文書抜粋:
════════════════

冷凍かつおの取引価格が2008年10月から急落し、静岡・焼津港で1キロ当たり100円台になった。金融危機による世界的な景気悪化に加え、ユーロ安、ドル安が加速して、外国の缶詰企業が買い控えていることが影響しているようだ。
相場を左右するバンコク市場
かつお節やツナ缶の原料になる冷凍かつおの取引価格が下がり続け、水産会社は頭を抱えている。国内の水揚量の約6割を扱う静岡・焼津港では、2008年10月21日の相場は1キロ156円から160円だった(2.5キロ~4.5キロサイズ、まき網船)。9月まで200円台だったのが、10月7日に198円、同14日に186円と下がり続けている。
相場を左右するのは缶詰工場が多く集まるタイ・バンコク市場だ。この数年、欧州や中東では健康ブームからツナ缶の需要が高まり、相場が上がっていた。バンコクでは08年1月には1トン当たり1500ドルを超え、6月には2000ドルまで上がった。ところが10月に入り1500ドルに急落した。

════════════════

データ抜粋:
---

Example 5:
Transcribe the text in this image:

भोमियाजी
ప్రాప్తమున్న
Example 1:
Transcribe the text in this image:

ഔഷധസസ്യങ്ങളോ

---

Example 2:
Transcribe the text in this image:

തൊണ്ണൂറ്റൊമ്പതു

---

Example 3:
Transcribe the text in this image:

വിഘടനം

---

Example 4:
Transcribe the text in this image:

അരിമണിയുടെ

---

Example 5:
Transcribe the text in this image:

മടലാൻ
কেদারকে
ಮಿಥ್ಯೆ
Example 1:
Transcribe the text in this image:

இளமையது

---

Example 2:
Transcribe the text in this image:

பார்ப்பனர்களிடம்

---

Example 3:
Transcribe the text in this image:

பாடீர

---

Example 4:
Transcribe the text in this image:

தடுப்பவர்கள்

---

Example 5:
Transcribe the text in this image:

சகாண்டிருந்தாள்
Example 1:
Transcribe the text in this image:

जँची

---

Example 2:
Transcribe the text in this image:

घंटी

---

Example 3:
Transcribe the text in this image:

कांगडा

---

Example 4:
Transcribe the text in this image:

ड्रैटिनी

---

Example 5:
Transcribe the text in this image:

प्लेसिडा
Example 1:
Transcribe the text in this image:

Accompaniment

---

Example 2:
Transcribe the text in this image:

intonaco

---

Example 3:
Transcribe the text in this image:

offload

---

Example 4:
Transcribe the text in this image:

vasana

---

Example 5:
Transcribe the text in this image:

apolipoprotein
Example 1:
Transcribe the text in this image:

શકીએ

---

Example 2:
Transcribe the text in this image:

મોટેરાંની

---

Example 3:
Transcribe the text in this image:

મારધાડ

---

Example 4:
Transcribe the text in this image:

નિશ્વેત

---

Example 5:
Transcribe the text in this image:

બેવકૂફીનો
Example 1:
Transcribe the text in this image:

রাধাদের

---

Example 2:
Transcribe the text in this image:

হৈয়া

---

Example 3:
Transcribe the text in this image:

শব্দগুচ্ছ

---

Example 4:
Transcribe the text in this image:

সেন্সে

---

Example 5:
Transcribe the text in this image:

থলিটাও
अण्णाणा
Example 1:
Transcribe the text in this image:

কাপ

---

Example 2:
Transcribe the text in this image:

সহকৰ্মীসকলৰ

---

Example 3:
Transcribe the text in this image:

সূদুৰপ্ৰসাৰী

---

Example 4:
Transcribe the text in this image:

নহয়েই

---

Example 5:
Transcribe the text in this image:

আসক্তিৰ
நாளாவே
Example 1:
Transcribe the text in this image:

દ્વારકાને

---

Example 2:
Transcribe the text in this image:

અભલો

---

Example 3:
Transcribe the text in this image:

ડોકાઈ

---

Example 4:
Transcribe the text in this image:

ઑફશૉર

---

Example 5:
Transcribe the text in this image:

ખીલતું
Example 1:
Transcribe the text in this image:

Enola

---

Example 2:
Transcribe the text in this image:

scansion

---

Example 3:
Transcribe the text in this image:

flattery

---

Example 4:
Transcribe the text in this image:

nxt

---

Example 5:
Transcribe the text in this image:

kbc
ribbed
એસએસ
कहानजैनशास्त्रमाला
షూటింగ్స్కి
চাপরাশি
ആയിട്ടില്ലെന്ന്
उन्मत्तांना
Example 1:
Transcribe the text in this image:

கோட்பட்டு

════════════════

実施課題:
#1 冷凍かつおの取引価格に関する記事のうち、「相場を左右するバンコク市場」を含む語句で始まり「入り1500ドルに急落した。」で終わる部分を、一字一句違えずに書き写してください。
#2 冷凍かつおの取引価格に関する記事を、最後の文の後から書き継いでください。

課題解答:
#1
相場を左右するバンコク市場
かつお節やツナ缶の原料になる冷凍かつおの取引価格が下がり続け、水産会社は頭を抱えている。国内の水揚量の約6割を扱う静岡・焼津港では、2008年10月21日の相場は1キロ156円から160円だった(2.5キロ~4.5キロサイズ、まき網船)。9月まで200円台だったのが、10月7日に198円、同14日に186円と下がり続けている。
相場を左右するのは缶詰工場が多く集まるタイ・バンコク市場だ。この数年、欧州や中東では健康ブームからツナ缶の需要が高まり、相場が上がっていた。バンコクでは08年1月には1トン当たり1500ドルを超え、6月には2000ドルまで上がった。ところが10月に入り1500ドルに急落した。

#2
水産会社大手、マルハニチロホールディングスの広報担当者は、その理由についてこう話す。
「アメリカを発端とした金融危機による世界的な景気悪化に加え、このところユーロ安、ドル安が加速して、欧州の輸入元が買い控えているようです」
まき網船を4隻所有する極洋は、
「今回の下落が短期的か、長期的なのか、今の時点で判断できません」
と話す。
価格の乱高下に生産者は悲鳴
海外で主にツナ缶に使われる冷凍かつおだが、日本では多くがかつお節の原料になる。かつお節やだしの素を製造する大手メーカーらは原料高を理由に8~10月にかけて定価を5~10%上げていたが、冷凍かつおが急落したことで、流通サイドから値下げを求める声が上がりそうだ。
焼津鰹節水産加工業協同組合事業部の担当者は、
「生産者は1キロ200円台の時の在庫を抱えているので、数週間前に原料価格が下がったからといって、すぐに定価を安くできません。こうした原料価格の乱高下が生産者にもっとも厳しいです」
また、値上げした後も量販店では特売価格で売られている。そのため生産者は今も原料高を価格に転嫁できていないという。